The Honorable Lee R. West, US District Judge for the Western District of Oklahoma, was recently honored with the Rogers State University 2006 Constitution Award. Here is a synopsis of his speech:
http://www.tulsaworld.com/OpinionStory.asp?ID=061015_Op_G6_Asoft11417Here are some highlights:
". . . The theory that a war-time president's powers are virtually unlimited is contrary to the basic principles of the Constitution."
"Since the Sept. 11 attack on the World Trade Center, we've seen an erosion of our civil rights. And we've tolerated it because we're all dazed, I believe, by the sudden realization that America is not immune to the violence that plagues so much of the world. We've tolerated it because we have let ourselves be ruled by fear."
"Terrorist groups threaten a super power like the United States not because they can eventually carry out an attack that kills hundreds or even thousands of people. No, they threaten us because they reap the benefit of our overreaction."
"I never would have believed that Americans would tolerate the systematic torture of prisoners. I thought that was something so repugnant, so foreign to our understanding of what it meant to be human, much less American, that the public would instantly reject it. I didn't believe Americans would abide keeping detainees -- including American citizens -- imprisoned without charges. . . ."
"I would have been alarmed that Americans would yawn when informed that their own domestic calls had been wiretapped in the absence of the warrant required by law."
"I take exception to the endlessly repeated mantra that 9/11 'changed everything.' It did not. We have always been vulnerable. We always will be. It's part of the human condition and it is heightened in free societies where citizens accept a degree of risk as the price of freedom."
"If, as the sole surviving super power on Earth, America cannot now afford to live up to its ideals when do you suppose it will ever be able to do so?"
"Already the American public seems to be somewhat convinced that it is powerless to influence a government attuned primarily to the demands of the enormous corporations that finance our elections."
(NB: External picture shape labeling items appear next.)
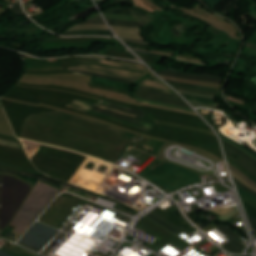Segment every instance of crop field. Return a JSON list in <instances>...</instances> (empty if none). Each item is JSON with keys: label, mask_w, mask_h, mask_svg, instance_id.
I'll return each mask as SVG.
<instances>
[{"label": "crop field", "mask_w": 256, "mask_h": 256, "mask_svg": "<svg viewBox=\"0 0 256 256\" xmlns=\"http://www.w3.org/2000/svg\"><path fill=\"white\" fill-rule=\"evenodd\" d=\"M221 139L224 140V141H227V142H229V143H231V144H233V145H235V146H237L236 144H234V143H232V142H230V141H228V140H226V139H224V138H222V137H221ZM235 146H234V147H235ZM237 147H238L239 149H241L244 153H246V154H248L249 156H251L252 158H254L252 155H250L251 153L249 154L248 152H246V151H245L244 149H242L241 147H239V146H237ZM237 147H236V148H237ZM254 159L256 160V158H254Z\"/></svg>", "instance_id": "obj_34"}, {"label": "crop field", "mask_w": 256, "mask_h": 256, "mask_svg": "<svg viewBox=\"0 0 256 256\" xmlns=\"http://www.w3.org/2000/svg\"><path fill=\"white\" fill-rule=\"evenodd\" d=\"M72 73L84 74V75L94 76V77H98V78H102V79L125 82V83H129V84L133 83V81H130V80L111 77V76H106V75H101V74H96V73H90V72H85V71H72Z\"/></svg>", "instance_id": "obj_13"}, {"label": "crop field", "mask_w": 256, "mask_h": 256, "mask_svg": "<svg viewBox=\"0 0 256 256\" xmlns=\"http://www.w3.org/2000/svg\"><path fill=\"white\" fill-rule=\"evenodd\" d=\"M170 85H175V86H181V87H189V88H197V89H203V90H210V91H215L217 93H221L220 90L214 89V88H208V87H201V86H194V85H188V84H182V83H177V82H172V81H167Z\"/></svg>", "instance_id": "obj_19"}, {"label": "crop field", "mask_w": 256, "mask_h": 256, "mask_svg": "<svg viewBox=\"0 0 256 256\" xmlns=\"http://www.w3.org/2000/svg\"><path fill=\"white\" fill-rule=\"evenodd\" d=\"M139 53H143V52H139ZM143 54L153 55V56H159V57H168V56H160V55H154V54H149V53H143ZM168 58H171V57H168Z\"/></svg>", "instance_id": "obj_38"}, {"label": "crop field", "mask_w": 256, "mask_h": 256, "mask_svg": "<svg viewBox=\"0 0 256 256\" xmlns=\"http://www.w3.org/2000/svg\"><path fill=\"white\" fill-rule=\"evenodd\" d=\"M224 148H225V154L227 156H229L231 159H233L239 165H241L242 167H244L245 169H247L249 172H251L253 175L256 176V167L253 164H251L248 160L241 157L240 155H238L234 151L230 150L229 148H227L225 146H224ZM231 154H234V156H236L238 159L232 157Z\"/></svg>", "instance_id": "obj_6"}, {"label": "crop field", "mask_w": 256, "mask_h": 256, "mask_svg": "<svg viewBox=\"0 0 256 256\" xmlns=\"http://www.w3.org/2000/svg\"><path fill=\"white\" fill-rule=\"evenodd\" d=\"M174 88L177 89V90H181V91L205 94V95H210V96H216L217 95V93H211V92H206V91H202V90L187 89V88H180V87H174Z\"/></svg>", "instance_id": "obj_24"}, {"label": "crop field", "mask_w": 256, "mask_h": 256, "mask_svg": "<svg viewBox=\"0 0 256 256\" xmlns=\"http://www.w3.org/2000/svg\"><path fill=\"white\" fill-rule=\"evenodd\" d=\"M227 238L231 239L232 241L227 243L226 245H224L223 247L231 252L234 253H242V250L245 248L242 245L238 244L237 242H235L234 240L239 238L235 235H230Z\"/></svg>", "instance_id": "obj_12"}, {"label": "crop field", "mask_w": 256, "mask_h": 256, "mask_svg": "<svg viewBox=\"0 0 256 256\" xmlns=\"http://www.w3.org/2000/svg\"><path fill=\"white\" fill-rule=\"evenodd\" d=\"M82 29H106L109 30L106 25H80V26H74L69 30H82ZM67 30V31H69Z\"/></svg>", "instance_id": "obj_20"}, {"label": "crop field", "mask_w": 256, "mask_h": 256, "mask_svg": "<svg viewBox=\"0 0 256 256\" xmlns=\"http://www.w3.org/2000/svg\"><path fill=\"white\" fill-rule=\"evenodd\" d=\"M96 107H100V108L107 109V110L114 111V112H118V113L127 114V115H130V116H133V117H136V118L142 119V120L144 119V118L137 117V116L132 115V114H129V113H124V112H121V111H118V110H114V109H111V108H108V107H104V106H101V105H98V104H96Z\"/></svg>", "instance_id": "obj_31"}, {"label": "crop field", "mask_w": 256, "mask_h": 256, "mask_svg": "<svg viewBox=\"0 0 256 256\" xmlns=\"http://www.w3.org/2000/svg\"><path fill=\"white\" fill-rule=\"evenodd\" d=\"M62 35H66V36H75V35H103V36H113V34H112L111 31H97V30L75 31V32L62 33Z\"/></svg>", "instance_id": "obj_11"}, {"label": "crop field", "mask_w": 256, "mask_h": 256, "mask_svg": "<svg viewBox=\"0 0 256 256\" xmlns=\"http://www.w3.org/2000/svg\"><path fill=\"white\" fill-rule=\"evenodd\" d=\"M90 83H97V84L112 86V87L121 88V89L129 90V91L131 90V85H129V84L107 81V80H102V79H98V78H94V77H92Z\"/></svg>", "instance_id": "obj_9"}, {"label": "crop field", "mask_w": 256, "mask_h": 256, "mask_svg": "<svg viewBox=\"0 0 256 256\" xmlns=\"http://www.w3.org/2000/svg\"><path fill=\"white\" fill-rule=\"evenodd\" d=\"M10 11L12 13H14L15 15H17V16H24L25 15L19 3L16 4L14 7H12L10 9Z\"/></svg>", "instance_id": "obj_27"}, {"label": "crop field", "mask_w": 256, "mask_h": 256, "mask_svg": "<svg viewBox=\"0 0 256 256\" xmlns=\"http://www.w3.org/2000/svg\"><path fill=\"white\" fill-rule=\"evenodd\" d=\"M164 71L175 72V73H180V74H187V75L206 76V77L215 78V79H221V80L225 79L223 77L209 76V75H205V74H190V73H186V72L175 70V69H171V68H168V69H166Z\"/></svg>", "instance_id": "obj_26"}, {"label": "crop field", "mask_w": 256, "mask_h": 256, "mask_svg": "<svg viewBox=\"0 0 256 256\" xmlns=\"http://www.w3.org/2000/svg\"><path fill=\"white\" fill-rule=\"evenodd\" d=\"M104 16L105 18H108V19L135 20V21H145V22H151L153 19L148 17L120 16V15H106V14H104Z\"/></svg>", "instance_id": "obj_14"}, {"label": "crop field", "mask_w": 256, "mask_h": 256, "mask_svg": "<svg viewBox=\"0 0 256 256\" xmlns=\"http://www.w3.org/2000/svg\"><path fill=\"white\" fill-rule=\"evenodd\" d=\"M147 217L151 218L152 220H154L156 223H158L159 225H161L162 227H164L165 229H167L168 231H170L173 234H178L179 232L175 231L174 229L170 228L169 226H167L166 224H164L163 222H161L160 220H158L156 217H154L152 214H147Z\"/></svg>", "instance_id": "obj_25"}, {"label": "crop field", "mask_w": 256, "mask_h": 256, "mask_svg": "<svg viewBox=\"0 0 256 256\" xmlns=\"http://www.w3.org/2000/svg\"><path fill=\"white\" fill-rule=\"evenodd\" d=\"M144 177L165 187L170 192L188 184L202 182L197 172L169 162Z\"/></svg>", "instance_id": "obj_1"}, {"label": "crop field", "mask_w": 256, "mask_h": 256, "mask_svg": "<svg viewBox=\"0 0 256 256\" xmlns=\"http://www.w3.org/2000/svg\"><path fill=\"white\" fill-rule=\"evenodd\" d=\"M234 180H235V179H234ZM235 183H236L237 186L243 188L244 190H246V191H248V192H250L251 194H253V195L256 196V193H255V192H253V191H251L250 189H248L247 187L243 186V185H242L241 183H239L238 181L235 180ZM250 193H249V194H250Z\"/></svg>", "instance_id": "obj_32"}, {"label": "crop field", "mask_w": 256, "mask_h": 256, "mask_svg": "<svg viewBox=\"0 0 256 256\" xmlns=\"http://www.w3.org/2000/svg\"><path fill=\"white\" fill-rule=\"evenodd\" d=\"M218 135H220V134H218ZM220 136H222V135H220ZM222 137H224V136H222ZM224 138H226V137H224ZM226 139H228V138H226ZM229 140H230V139H229ZM231 141H232V140H231ZM233 142H234V141H233ZM234 143H236V142H234ZM236 144L239 145V146H241L242 148L246 149L249 153H251L254 157H256V154H254L253 152H251L249 149L243 147L242 145H240V144H238V143H236Z\"/></svg>", "instance_id": "obj_36"}, {"label": "crop field", "mask_w": 256, "mask_h": 256, "mask_svg": "<svg viewBox=\"0 0 256 256\" xmlns=\"http://www.w3.org/2000/svg\"><path fill=\"white\" fill-rule=\"evenodd\" d=\"M139 86H143V87H146V88L162 91V92H165V93L176 94L172 89H170L163 82H161L156 76L151 78V79H147L145 81H142L139 84Z\"/></svg>", "instance_id": "obj_5"}, {"label": "crop field", "mask_w": 256, "mask_h": 256, "mask_svg": "<svg viewBox=\"0 0 256 256\" xmlns=\"http://www.w3.org/2000/svg\"><path fill=\"white\" fill-rule=\"evenodd\" d=\"M223 144L227 147H229L230 149L234 150L235 152H237L238 154H240L241 156L245 157L246 159H248L250 162H252L255 166H256V161L254 159H252L251 157L247 156L246 154H244L242 151H240L238 148L234 147L233 145L224 142Z\"/></svg>", "instance_id": "obj_22"}, {"label": "crop field", "mask_w": 256, "mask_h": 256, "mask_svg": "<svg viewBox=\"0 0 256 256\" xmlns=\"http://www.w3.org/2000/svg\"><path fill=\"white\" fill-rule=\"evenodd\" d=\"M80 24H105V23H104L103 19H93V20H87V21L79 23L77 25H80Z\"/></svg>", "instance_id": "obj_30"}, {"label": "crop field", "mask_w": 256, "mask_h": 256, "mask_svg": "<svg viewBox=\"0 0 256 256\" xmlns=\"http://www.w3.org/2000/svg\"><path fill=\"white\" fill-rule=\"evenodd\" d=\"M232 176L237 179L239 182H241L242 184L246 185L247 187L251 188L252 190H254L256 192V188L250 184H248L247 182H245L243 179H241L239 176H237L235 173H233L231 171Z\"/></svg>", "instance_id": "obj_29"}, {"label": "crop field", "mask_w": 256, "mask_h": 256, "mask_svg": "<svg viewBox=\"0 0 256 256\" xmlns=\"http://www.w3.org/2000/svg\"><path fill=\"white\" fill-rule=\"evenodd\" d=\"M102 13H116V14H126V15L153 17L151 15L144 14V13H142L139 10L134 9V8H120V9H116V10L105 11V12H102Z\"/></svg>", "instance_id": "obj_10"}, {"label": "crop field", "mask_w": 256, "mask_h": 256, "mask_svg": "<svg viewBox=\"0 0 256 256\" xmlns=\"http://www.w3.org/2000/svg\"><path fill=\"white\" fill-rule=\"evenodd\" d=\"M107 21L109 25L135 27V28H141L147 25L146 23L131 22V21H115V20H107Z\"/></svg>", "instance_id": "obj_15"}, {"label": "crop field", "mask_w": 256, "mask_h": 256, "mask_svg": "<svg viewBox=\"0 0 256 256\" xmlns=\"http://www.w3.org/2000/svg\"><path fill=\"white\" fill-rule=\"evenodd\" d=\"M111 28H112L119 36L141 39L140 36H139V34H138L139 29H135V28H125V27H116V26H111Z\"/></svg>", "instance_id": "obj_8"}, {"label": "crop field", "mask_w": 256, "mask_h": 256, "mask_svg": "<svg viewBox=\"0 0 256 256\" xmlns=\"http://www.w3.org/2000/svg\"><path fill=\"white\" fill-rule=\"evenodd\" d=\"M138 102L139 103H144V104H152V105L171 107V108H176V109H181V110H186V111L193 112V110L189 109V108H184V107H179V106H174V105H169V104H163V103H157V102H152V101H148V100L138 99Z\"/></svg>", "instance_id": "obj_18"}, {"label": "crop field", "mask_w": 256, "mask_h": 256, "mask_svg": "<svg viewBox=\"0 0 256 256\" xmlns=\"http://www.w3.org/2000/svg\"><path fill=\"white\" fill-rule=\"evenodd\" d=\"M91 18H101L100 14H95L94 16H92Z\"/></svg>", "instance_id": "obj_40"}, {"label": "crop field", "mask_w": 256, "mask_h": 256, "mask_svg": "<svg viewBox=\"0 0 256 256\" xmlns=\"http://www.w3.org/2000/svg\"><path fill=\"white\" fill-rule=\"evenodd\" d=\"M72 105L77 106V107L86 108L90 111L101 113V114H104V115H107V116H111V117H114V118H117V119H120V120H123V121H127V122H130V123H133V124H139L143 127H147L148 124H149V122H146V121H142V120L132 118V117H128V116H125V115H122V114H118V113L110 112V111L103 110V109H100V108H96V107L90 106L88 104L78 102L76 100H74Z\"/></svg>", "instance_id": "obj_4"}, {"label": "crop field", "mask_w": 256, "mask_h": 256, "mask_svg": "<svg viewBox=\"0 0 256 256\" xmlns=\"http://www.w3.org/2000/svg\"><path fill=\"white\" fill-rule=\"evenodd\" d=\"M134 96L142 99H148L152 101L188 107L186 103L179 96L169 95V94L161 93V92L146 89V88L138 87Z\"/></svg>", "instance_id": "obj_3"}, {"label": "crop field", "mask_w": 256, "mask_h": 256, "mask_svg": "<svg viewBox=\"0 0 256 256\" xmlns=\"http://www.w3.org/2000/svg\"><path fill=\"white\" fill-rule=\"evenodd\" d=\"M157 74L162 75V76L177 77V78L193 80V81H207V82H213V83H219V84L222 83V81H220V80H214V79H209V78H205V77H197V76H186V75H180V74L169 73V72H164V71H159V72H157Z\"/></svg>", "instance_id": "obj_7"}, {"label": "crop field", "mask_w": 256, "mask_h": 256, "mask_svg": "<svg viewBox=\"0 0 256 256\" xmlns=\"http://www.w3.org/2000/svg\"><path fill=\"white\" fill-rule=\"evenodd\" d=\"M182 96H189V97H194V96H190V95H184V94H182ZM197 98H200V97H197ZM201 99H207V100H211V101H214L213 99H208V98H201Z\"/></svg>", "instance_id": "obj_39"}, {"label": "crop field", "mask_w": 256, "mask_h": 256, "mask_svg": "<svg viewBox=\"0 0 256 256\" xmlns=\"http://www.w3.org/2000/svg\"><path fill=\"white\" fill-rule=\"evenodd\" d=\"M98 104H102V105H105V106H108V107H111V108H114V109H118V110H121V111H124V112H129V113H132V114H136V115H139L141 117L144 116V113L141 112V111H137V110L121 107V106H118V105H114V104H111L107 101H101V103H98Z\"/></svg>", "instance_id": "obj_16"}, {"label": "crop field", "mask_w": 256, "mask_h": 256, "mask_svg": "<svg viewBox=\"0 0 256 256\" xmlns=\"http://www.w3.org/2000/svg\"><path fill=\"white\" fill-rule=\"evenodd\" d=\"M67 106H68V107H72V108L79 109V110L84 111V112H86V113L95 114V115L103 116V117H106V118H109V119H113V120L119 121V122H121V123L127 124V125H129V126L140 128V129L145 130V131H149V130H150V129L143 128V127H141V126H139V125H133V124L126 123V122H123V121H120V120H117V119H114V118H110V117H107V116H104V115H101V114L93 113V112H90V111H88V110H86V109L77 108V107H73V106H69V105H67Z\"/></svg>", "instance_id": "obj_21"}, {"label": "crop field", "mask_w": 256, "mask_h": 256, "mask_svg": "<svg viewBox=\"0 0 256 256\" xmlns=\"http://www.w3.org/2000/svg\"><path fill=\"white\" fill-rule=\"evenodd\" d=\"M237 189L239 191V194H240L242 200H244L245 202H247L248 204H250L251 206L256 208V197L238 187H237Z\"/></svg>", "instance_id": "obj_17"}, {"label": "crop field", "mask_w": 256, "mask_h": 256, "mask_svg": "<svg viewBox=\"0 0 256 256\" xmlns=\"http://www.w3.org/2000/svg\"><path fill=\"white\" fill-rule=\"evenodd\" d=\"M132 49L137 50V51H147V50H142V49H137V48H132ZM147 52H151V51H147ZM152 53H156V52H152ZM157 54H164V55L172 56V55L165 54V53H157Z\"/></svg>", "instance_id": "obj_37"}, {"label": "crop field", "mask_w": 256, "mask_h": 256, "mask_svg": "<svg viewBox=\"0 0 256 256\" xmlns=\"http://www.w3.org/2000/svg\"><path fill=\"white\" fill-rule=\"evenodd\" d=\"M248 218H249V221L251 223L252 230H256V220L251 218V217H249V216H248Z\"/></svg>", "instance_id": "obj_35"}, {"label": "crop field", "mask_w": 256, "mask_h": 256, "mask_svg": "<svg viewBox=\"0 0 256 256\" xmlns=\"http://www.w3.org/2000/svg\"><path fill=\"white\" fill-rule=\"evenodd\" d=\"M147 69L141 65L101 60L100 63L77 61L68 70H85L136 81Z\"/></svg>", "instance_id": "obj_2"}, {"label": "crop field", "mask_w": 256, "mask_h": 256, "mask_svg": "<svg viewBox=\"0 0 256 256\" xmlns=\"http://www.w3.org/2000/svg\"><path fill=\"white\" fill-rule=\"evenodd\" d=\"M208 6L213 8L220 0H204Z\"/></svg>", "instance_id": "obj_33"}, {"label": "crop field", "mask_w": 256, "mask_h": 256, "mask_svg": "<svg viewBox=\"0 0 256 256\" xmlns=\"http://www.w3.org/2000/svg\"><path fill=\"white\" fill-rule=\"evenodd\" d=\"M184 98H185L186 100H189V101H194V102H198V103H203V104H208V105L223 107L222 105H219V104H216V103H213V102H209V101H205V100L193 99V98H186V97H184Z\"/></svg>", "instance_id": "obj_28"}, {"label": "crop field", "mask_w": 256, "mask_h": 256, "mask_svg": "<svg viewBox=\"0 0 256 256\" xmlns=\"http://www.w3.org/2000/svg\"><path fill=\"white\" fill-rule=\"evenodd\" d=\"M150 213H152L153 215H155L156 217H158L159 219H161L163 222H165L167 225L175 228L176 230H178L179 232L183 233L185 232L183 229L177 227L176 225H174L172 222H170L169 220L165 219L164 217H162L161 215H159L157 212H155L154 210L151 211Z\"/></svg>", "instance_id": "obj_23"}]
</instances>
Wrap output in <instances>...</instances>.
# "Despite all these truly daunting challenges, I still have hope. I have hope because I see a younger generation with energy and a determination that America can live up to its promise. I have hope because I can see you listening, and I know your ears are sharp. Once attuned, those ears will always be sensitive to that soft, chipping noise -- to the haunting sound of dying liberty."
I have known Judge West for 10 years and I am proud to say he is a fellow Okie.